Эдам вышел из дома и огляделся. На самом деле он не замечал практически ничего, что попадало в его поле зрения. И дело было вовсе не в том, что улицы в этом районе по вечерам плохо освещались. Он почти вслепую вернулся к машине и сел за руль. Некоторое время юноша просидел неподвижно, даже не повернув ключ зажигания. То, что у него за спиной остывали оставшиеся семь заказов, его в тот момент не беспокоило.
И вдруг в душе у Эдама что-то встрепенулось. Его Величество Единственный Сын Фрэнки Горовиц собрал всю свою волю и все же вышел из состояния комы, в которое вогнала его жизнь.
Его Величество проморгалось, потянулось и вдохнуло воздух полной грудью. В какой-то момент за рулем дохлой восьмилетней колымаги оказался не униженный разносчик пиццы, а принц, кудрявая голова которого была увенчана личной короной Фрэнки.
Дитя судьбы Эдам Геллин. В тот самый миг он дал себе клятву, самую приятную, щекочущую душу клятву, какую только может дать себе человек: «Этого я им не прощу, я с ними поквитаюсь, и они еще пожалеют, что связались со мной».
Глава восьмая
Вид на вершину горы Парнас
На следующий день, буквально в десять утра, Шарлотта уже покинула аудиторию, находившуюся на третьем этаже корпуса Фиске. Именно там она и еще почти девяносто «счастливчиков» провели последний час, сдавая историю Средних веков по курсу, прочитанному мистером Кроуном. Шарлотта вышла на просторную площадку, огражденную балюстрадой с полированными медными перилами, с которой несколько широких ступеней вели от входа в здание Фиске-Холла в Главный двор университета. В нескольких шагах она заметила парня и девушку из той же группы, что вместе с ней только что сдавала зачет. Шарлотта услышала, как девушка спрашивает своего спутника:
– Ну что, тебе-то как этот тест?
– Это ты меня спрашиваешь? – Парень откинул голову назад, закатил глаза так, что зрачки почти скрылись под веками, и демонстративно шумно выдохнул сквозь сжатые зубы: – Да я себя чувствую так, как будто меня только что отымела в задницу какая-нибудь горилла. Очень большая.
Девушка залилась хохотом и все смеялась и смеялась – можно было подумать, что ничего смешнее и забавнее она в жизни не слышала. Наконец она спросила:
– Как это там звучала тема второго развернутого письменного ответа? «Сравните невольничьи рынки Дублина и Багдада в одиннадцатом веке». Да еще и с подзаголовком: «Сравнительный анализ принципов работорговли в Северной Европе и на Ближнем Востоке». Надо же было такое завернуть!

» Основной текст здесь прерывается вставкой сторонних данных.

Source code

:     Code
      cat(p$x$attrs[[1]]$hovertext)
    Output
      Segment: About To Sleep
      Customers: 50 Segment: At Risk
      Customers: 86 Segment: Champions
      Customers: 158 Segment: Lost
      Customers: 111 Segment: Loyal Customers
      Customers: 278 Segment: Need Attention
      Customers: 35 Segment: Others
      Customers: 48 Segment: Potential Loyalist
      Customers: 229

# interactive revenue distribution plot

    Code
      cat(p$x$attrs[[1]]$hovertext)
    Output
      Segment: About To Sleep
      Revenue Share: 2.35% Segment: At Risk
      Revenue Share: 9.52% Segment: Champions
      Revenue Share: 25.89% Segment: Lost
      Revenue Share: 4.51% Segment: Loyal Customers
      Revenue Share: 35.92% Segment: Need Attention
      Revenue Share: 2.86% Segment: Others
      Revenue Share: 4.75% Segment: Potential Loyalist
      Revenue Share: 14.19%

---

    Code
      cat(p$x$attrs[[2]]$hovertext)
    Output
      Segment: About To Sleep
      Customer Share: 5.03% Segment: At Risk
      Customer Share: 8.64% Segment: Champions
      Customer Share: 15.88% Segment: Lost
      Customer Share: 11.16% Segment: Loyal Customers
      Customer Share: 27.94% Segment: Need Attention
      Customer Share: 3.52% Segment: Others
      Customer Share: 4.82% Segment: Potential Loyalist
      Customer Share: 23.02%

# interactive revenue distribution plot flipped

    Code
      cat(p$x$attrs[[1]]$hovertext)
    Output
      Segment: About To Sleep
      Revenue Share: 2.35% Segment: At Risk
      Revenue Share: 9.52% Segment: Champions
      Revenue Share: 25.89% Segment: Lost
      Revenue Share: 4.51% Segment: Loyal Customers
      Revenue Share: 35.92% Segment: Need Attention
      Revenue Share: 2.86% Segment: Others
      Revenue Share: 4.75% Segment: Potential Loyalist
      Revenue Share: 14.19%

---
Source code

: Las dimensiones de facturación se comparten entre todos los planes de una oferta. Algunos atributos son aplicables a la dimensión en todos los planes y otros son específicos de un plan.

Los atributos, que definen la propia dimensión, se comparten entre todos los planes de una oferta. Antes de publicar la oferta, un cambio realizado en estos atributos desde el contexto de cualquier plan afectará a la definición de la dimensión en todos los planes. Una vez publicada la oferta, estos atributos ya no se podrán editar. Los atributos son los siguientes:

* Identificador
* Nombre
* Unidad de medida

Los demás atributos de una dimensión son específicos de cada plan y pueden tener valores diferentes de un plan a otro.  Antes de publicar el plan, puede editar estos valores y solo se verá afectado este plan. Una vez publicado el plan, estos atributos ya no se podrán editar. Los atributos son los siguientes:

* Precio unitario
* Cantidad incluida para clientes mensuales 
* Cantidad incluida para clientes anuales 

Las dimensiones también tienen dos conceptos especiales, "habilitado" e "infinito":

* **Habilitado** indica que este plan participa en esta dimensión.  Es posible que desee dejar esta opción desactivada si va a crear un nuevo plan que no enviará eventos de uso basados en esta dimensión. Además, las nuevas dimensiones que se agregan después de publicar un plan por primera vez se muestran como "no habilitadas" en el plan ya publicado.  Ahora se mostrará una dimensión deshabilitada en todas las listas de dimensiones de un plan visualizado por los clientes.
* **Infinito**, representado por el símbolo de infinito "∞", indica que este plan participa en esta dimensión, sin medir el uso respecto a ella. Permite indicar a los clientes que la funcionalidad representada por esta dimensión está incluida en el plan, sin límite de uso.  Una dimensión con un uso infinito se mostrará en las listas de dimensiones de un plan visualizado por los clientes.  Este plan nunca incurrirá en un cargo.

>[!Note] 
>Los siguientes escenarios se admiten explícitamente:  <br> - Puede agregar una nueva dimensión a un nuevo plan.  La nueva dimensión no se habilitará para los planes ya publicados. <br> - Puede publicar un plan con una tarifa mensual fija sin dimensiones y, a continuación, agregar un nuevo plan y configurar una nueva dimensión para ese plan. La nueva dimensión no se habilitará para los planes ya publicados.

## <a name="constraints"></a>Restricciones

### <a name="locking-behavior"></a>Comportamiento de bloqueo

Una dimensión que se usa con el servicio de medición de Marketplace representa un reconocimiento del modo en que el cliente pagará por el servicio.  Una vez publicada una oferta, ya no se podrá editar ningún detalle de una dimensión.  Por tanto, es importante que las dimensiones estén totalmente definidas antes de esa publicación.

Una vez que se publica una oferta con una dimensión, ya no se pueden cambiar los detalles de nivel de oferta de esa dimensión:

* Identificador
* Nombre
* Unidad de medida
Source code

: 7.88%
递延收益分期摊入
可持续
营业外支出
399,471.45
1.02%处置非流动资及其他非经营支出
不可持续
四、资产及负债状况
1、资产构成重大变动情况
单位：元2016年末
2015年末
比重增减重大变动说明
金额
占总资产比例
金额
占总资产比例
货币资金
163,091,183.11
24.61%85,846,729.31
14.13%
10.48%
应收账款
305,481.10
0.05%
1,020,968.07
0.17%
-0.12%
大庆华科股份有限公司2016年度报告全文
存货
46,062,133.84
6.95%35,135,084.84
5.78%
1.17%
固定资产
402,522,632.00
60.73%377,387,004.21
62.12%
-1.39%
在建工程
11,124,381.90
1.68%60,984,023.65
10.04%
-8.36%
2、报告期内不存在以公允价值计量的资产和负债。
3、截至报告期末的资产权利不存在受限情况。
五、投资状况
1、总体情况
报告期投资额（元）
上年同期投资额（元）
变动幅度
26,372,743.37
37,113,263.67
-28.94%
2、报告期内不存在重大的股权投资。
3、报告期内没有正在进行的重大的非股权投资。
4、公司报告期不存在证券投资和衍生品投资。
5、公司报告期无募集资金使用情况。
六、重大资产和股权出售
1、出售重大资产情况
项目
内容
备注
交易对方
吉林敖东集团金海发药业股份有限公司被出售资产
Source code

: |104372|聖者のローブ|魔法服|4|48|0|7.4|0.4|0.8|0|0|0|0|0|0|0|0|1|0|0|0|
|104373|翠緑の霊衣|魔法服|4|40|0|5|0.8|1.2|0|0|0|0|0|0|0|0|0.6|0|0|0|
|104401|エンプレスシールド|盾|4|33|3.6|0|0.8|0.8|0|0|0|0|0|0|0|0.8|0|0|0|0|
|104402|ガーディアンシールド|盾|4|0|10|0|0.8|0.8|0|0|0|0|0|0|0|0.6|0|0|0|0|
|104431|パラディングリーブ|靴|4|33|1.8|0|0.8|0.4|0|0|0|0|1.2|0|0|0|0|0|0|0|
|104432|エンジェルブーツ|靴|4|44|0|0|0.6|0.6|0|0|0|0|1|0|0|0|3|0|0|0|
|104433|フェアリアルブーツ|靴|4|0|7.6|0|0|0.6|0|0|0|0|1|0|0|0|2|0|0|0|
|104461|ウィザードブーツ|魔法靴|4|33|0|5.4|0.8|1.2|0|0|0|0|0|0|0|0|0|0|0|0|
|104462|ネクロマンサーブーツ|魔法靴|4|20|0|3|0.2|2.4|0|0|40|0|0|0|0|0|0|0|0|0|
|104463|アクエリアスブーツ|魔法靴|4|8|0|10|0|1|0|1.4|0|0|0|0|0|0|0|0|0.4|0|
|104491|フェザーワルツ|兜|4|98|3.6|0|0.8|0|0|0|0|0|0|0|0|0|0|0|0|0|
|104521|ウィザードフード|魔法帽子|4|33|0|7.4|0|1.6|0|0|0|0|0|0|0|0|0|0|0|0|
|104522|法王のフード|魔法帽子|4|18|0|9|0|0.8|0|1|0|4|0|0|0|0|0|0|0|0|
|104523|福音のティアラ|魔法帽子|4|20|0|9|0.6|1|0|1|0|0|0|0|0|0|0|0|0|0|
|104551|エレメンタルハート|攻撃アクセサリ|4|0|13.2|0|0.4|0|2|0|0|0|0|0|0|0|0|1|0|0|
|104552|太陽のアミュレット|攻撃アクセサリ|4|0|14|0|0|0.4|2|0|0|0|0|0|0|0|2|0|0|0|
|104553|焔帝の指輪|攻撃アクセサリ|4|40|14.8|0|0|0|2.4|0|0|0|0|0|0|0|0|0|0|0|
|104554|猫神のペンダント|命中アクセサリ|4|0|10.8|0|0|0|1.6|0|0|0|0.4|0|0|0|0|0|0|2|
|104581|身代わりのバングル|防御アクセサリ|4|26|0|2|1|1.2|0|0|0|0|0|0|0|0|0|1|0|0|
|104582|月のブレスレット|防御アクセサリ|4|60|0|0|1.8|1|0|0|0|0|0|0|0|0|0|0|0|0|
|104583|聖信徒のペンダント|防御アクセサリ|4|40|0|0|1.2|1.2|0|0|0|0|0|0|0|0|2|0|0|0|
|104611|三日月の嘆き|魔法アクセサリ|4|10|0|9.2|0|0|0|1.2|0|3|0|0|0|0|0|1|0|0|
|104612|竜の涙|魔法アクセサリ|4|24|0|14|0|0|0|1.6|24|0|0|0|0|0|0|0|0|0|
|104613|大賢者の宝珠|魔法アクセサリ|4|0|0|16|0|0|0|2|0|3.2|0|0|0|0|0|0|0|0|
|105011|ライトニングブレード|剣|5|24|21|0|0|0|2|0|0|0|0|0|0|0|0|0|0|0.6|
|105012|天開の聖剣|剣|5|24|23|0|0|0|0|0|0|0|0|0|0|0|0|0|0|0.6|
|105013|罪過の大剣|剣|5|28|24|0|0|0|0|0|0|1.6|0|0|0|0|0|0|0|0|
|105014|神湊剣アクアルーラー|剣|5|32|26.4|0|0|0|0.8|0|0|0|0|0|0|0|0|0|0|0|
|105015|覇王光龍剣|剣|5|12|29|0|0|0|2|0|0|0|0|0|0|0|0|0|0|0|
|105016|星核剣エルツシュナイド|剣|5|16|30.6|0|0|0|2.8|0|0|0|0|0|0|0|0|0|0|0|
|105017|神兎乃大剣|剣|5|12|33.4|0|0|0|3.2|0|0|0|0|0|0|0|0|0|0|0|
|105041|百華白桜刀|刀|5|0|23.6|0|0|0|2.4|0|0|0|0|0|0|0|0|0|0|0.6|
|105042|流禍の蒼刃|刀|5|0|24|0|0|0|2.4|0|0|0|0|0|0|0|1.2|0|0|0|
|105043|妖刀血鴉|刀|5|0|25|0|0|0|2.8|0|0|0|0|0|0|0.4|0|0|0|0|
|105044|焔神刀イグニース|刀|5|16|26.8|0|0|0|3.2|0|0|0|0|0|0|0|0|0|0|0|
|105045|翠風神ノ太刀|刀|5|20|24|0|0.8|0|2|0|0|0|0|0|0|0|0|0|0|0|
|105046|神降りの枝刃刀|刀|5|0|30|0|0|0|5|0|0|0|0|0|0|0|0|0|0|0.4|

– Да уж, препод наш, видно, совсем охренел, – сказал парень. – Неужели он всерьез думает, что я всю эту белиберду действительно учить буду? Остается только надеяться, что он подкинет мне пару лишних баллов за то, что я писал прямо-таки от души, по вдохновению, потому что, конечно, там не было ничего общего с той хренью, которую он гнал нам на лекциях.
Девушка снова расхохоталась над очередной глупостью, изреченной ее приятелем. Вот уж действительно – компания счастливчиков!
Шарлотте больше всего хотелось снова оказаться там, в аудитории, где она только что корпела над зачетными вопросами. По крайней мере, в течение целого часа она была там не одна, она была частью группы, несколько десятков человек вместе с ней занимались одним и тем же делом. Внимание Шарлотты было полностью поглощено вопросами и формулированием ответов, и она на некоторое время отключилась, забыв о том… о том, как же ей одиноко.
Одиночество уже перестало быть просто состоянием ее ума или души. Девушка ощущала его физически, словно на ощупь. Одиночество стало для Шарлотты шестым чувством, причем она воспринимала это вовсе не как игру слов, а совершенно буквально. И это новое чувство выражалось в первую очередь в боли… Она страдала и мучилась, словно некие фагоциты исподволь пожирали белое вещество ее мозга. И дело тут не только в том, что у Шарлотты не было ни друзей, ни подруг. Так получилось, что она оказалась лишена даже крохотного собственного уголка – того святилища, где человек, пусть даже в своем одиночестве, неприкосновенен. Ей совершенно негде было побыть по-настоящему одной. Соседка по комнате запросто выгоняла ее – порой просто для того, чтобы напомнить спустившейся с гор деревенской дурочке Шарлотте Симмонс, что та на самом деле всего лишь жалкое ничтожество. Если же соседке приспичивало посреди ночи привести в комнату очередного хахаля, она и вовсе выставляла Шарлотту за дверь без тени сомнения в собственной правоте. И куда было идти? В холл?… В общую гостиную?… Но и там вся атмосфера, казалось, была пропитана похотью, жаждой секса – всем тем, что приводило Шарлотту в ужас.